The key fact that he's using without clearly stating it is that a uniformly continuous function on a dense subset of a metric space uniquely extends to a uniformly continuous function on the full metric space. If Evans assumed that $u$ were uniformly continuous on all of $U$, then the density of $U$ in $\bar{U}$ would give us the extension of $u$ to $\partial U$ immediately. However, he only assumes the local uniform continuity condition, so we need to do a bit more work. The idea is that if we fix a point $p \in \partial U$ and consider the ball $B(p,r)$, then $U \cap B(p,r)$ is dense in $\bar{U} \cap B(p,r)$, and our function $u$ is uniformly continuous in the former set by assumption. So, we can extend it uniquely to a continuous function on $\bar{U} \cap B(p,r)$, which in particular allows us to uniquely assign values to $u$ on $\partial U \cap B(p,r)$. This works for all $p \in \partial U$, and so we can uniquely extend $u$ to $\partial U$ using this trickery, and the resulting extension is continuous.

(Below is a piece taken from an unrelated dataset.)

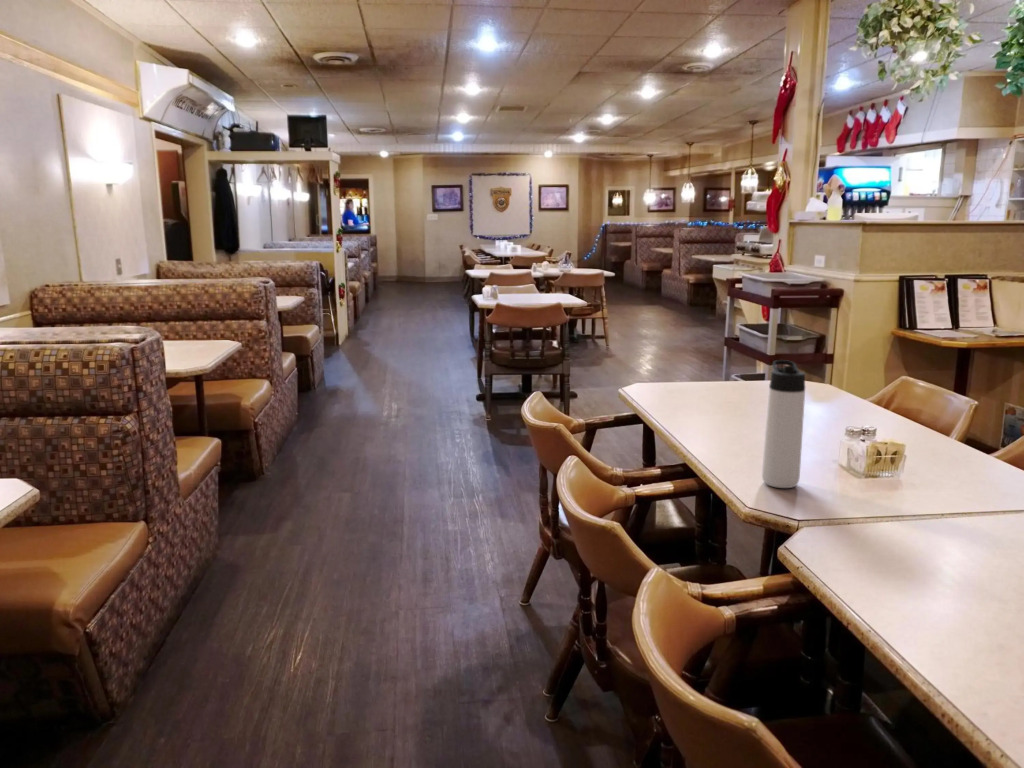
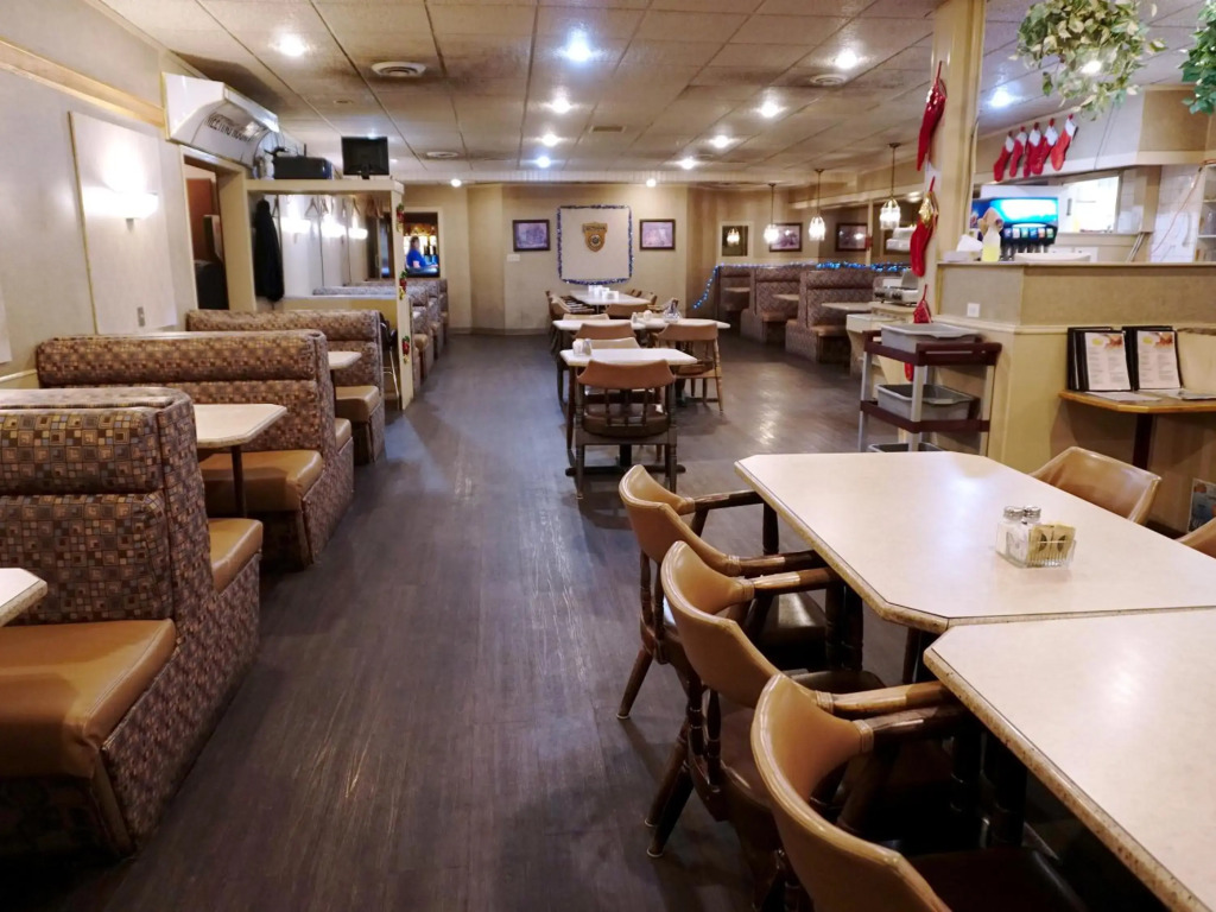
- thermos bottle [761,359,806,489]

On the other hand, you can ask about the space
$$
\dot{C}(\bar{U}) = \{u : \bar{U} \to \mathbb{R} \;\vert\; u \text{ is continuous on } \bar{U}\}
$$
(I've added the dot to distinguish this from his space). We've just seen that any $u \in C(\bar{U})$ (his space) uniquely extends to define an element of $\dot{C}(\bar{U})$. On the other hand, any $u \in \dot{C}(\bar{U})$ restricted to $U$ defines an element of $C(\bar{U})$ since $u$ will be uniformly continuous on compact subsets of $\bar{U}$, and any bounded subset of $U$ will be contained in such a compact subset.

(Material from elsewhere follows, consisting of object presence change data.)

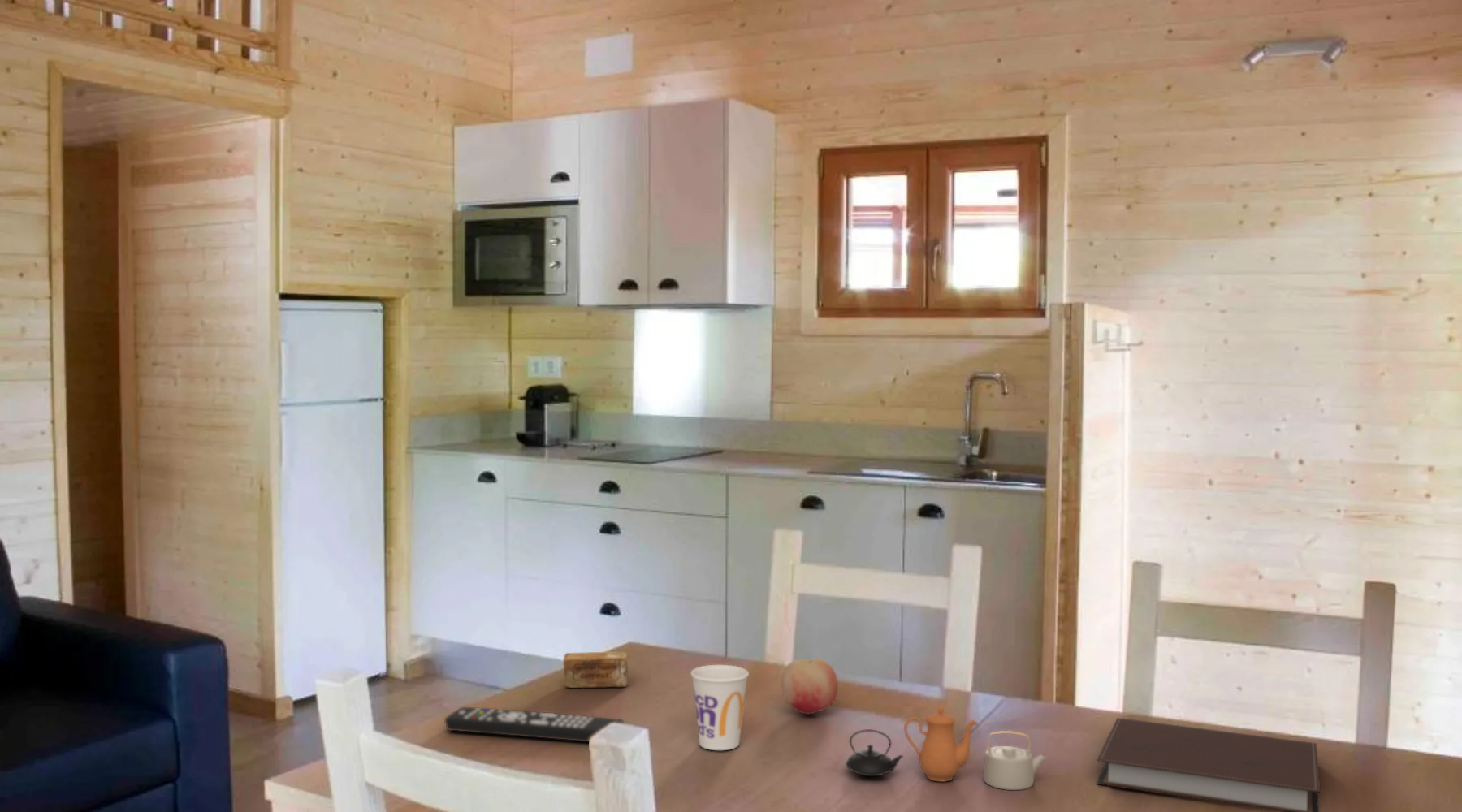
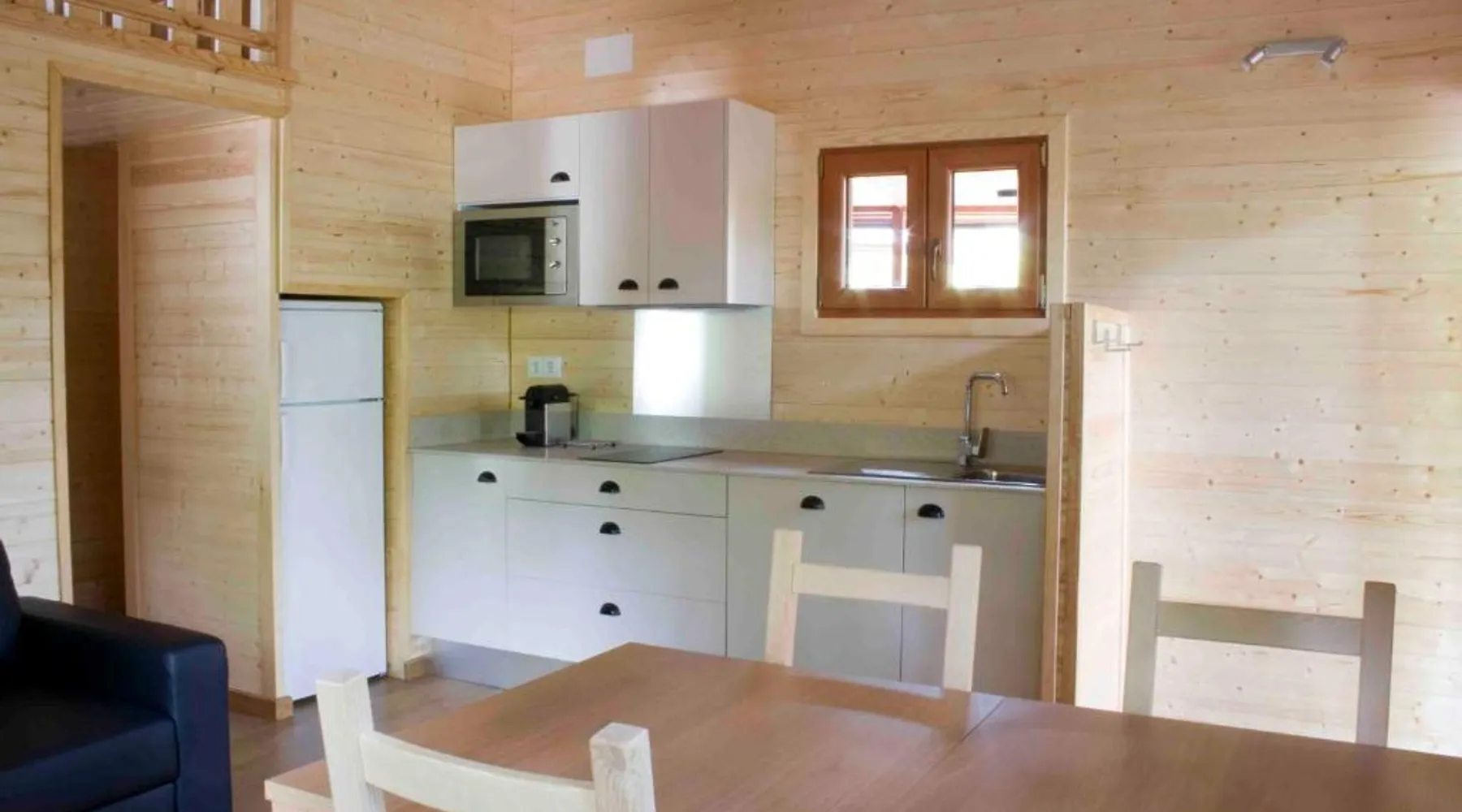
- fruit [781,657,839,715]
- remote control [444,706,625,743]
- soap bar [563,651,629,689]
- cup [690,664,750,751]
- notebook [1096,717,1321,812]
- teapot [845,705,1047,791]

Ultimately, what we've done is built a linear extension isomorphism (you can check easily that it's linear) $E : C(\bar{U}) \to \dot{C}(\bar{U})$, and a linear restriction isomorphism $R: \dot{C}(\bar{U}) \to C(\bar{U})$ such that $ER = I$ and $RE = I$. In other words, these spaces are naturally isomorphic via these extension and restriction processes. So, what's the point? In some sense the space $C(\bar{U})$ is preferable because it only requires the functions involved to be defined on $U$. This means that statements like $W^{k,p}(U) \hookrightarrow C(\bar{U})$ (for appropriate Sobolev parameters $k,p$) are slightly more natural because the functions in the Sobolev space are only defined on $U$ a priori. If we were to write $W^{k,p}(U) \hookrightarrow \dot{C}(\bar{U})$, then there would be a slight abuse of notation in that the functions in the first space are only defined a priori in the smaller space $U$. This isn't a big deal, as we've seen above with $E$, and many texts simply gloss over this issue and take the statement $W^{k,p}(U) \hookrightarrow \dot{C}(\bar{U})$ to mean
$$
W^{k,p}(U) \hookrightarrow C(\bar{U}) \xrightarrow{E} \dot{C}(\bar{U}).
$$
EDIT: Here is a proof of the claim that $U \cap B(p,r)$ is dense in $\bar{U} \cap B(p,r)$ in any metric space. Let $\varepsilon >0$ and pick a point $y \in \bar{U} \cap B(p,r)$. We know that $\bar{U} = U \cup \partial U$. If $y \in U \cap B(p,r)$, then we simply pick $x = y \in U \cap B(p,r)$ and note that $d(x,y) = 0 < \varepsilon$. Suppose, then, that $y \in \partial U \cap B(p,r)$. By definition of the boundary, we can pick $x \in U \cap B(y,s)$ for $s = \min\{\varepsilon, r-d(y,p) \}$. Then, certainly, $d(x,y) < s \le \varepsilon$, but also $d(x,p) \le d(x,y) + d(y,p) < s + d(y,p) \le r$, so $x \in U \cap B(p,r)$. We have now shown that for every $y \in \bar{U} \cap B(p,r)$ and $\varepsilon >0$ there exists $x \in U \cap B(p,r)$ such that $d(x,y) < \varepsilon$, so $U \cap B(p,r)$ is dense in $\bar{U} \cap B(p,r)$.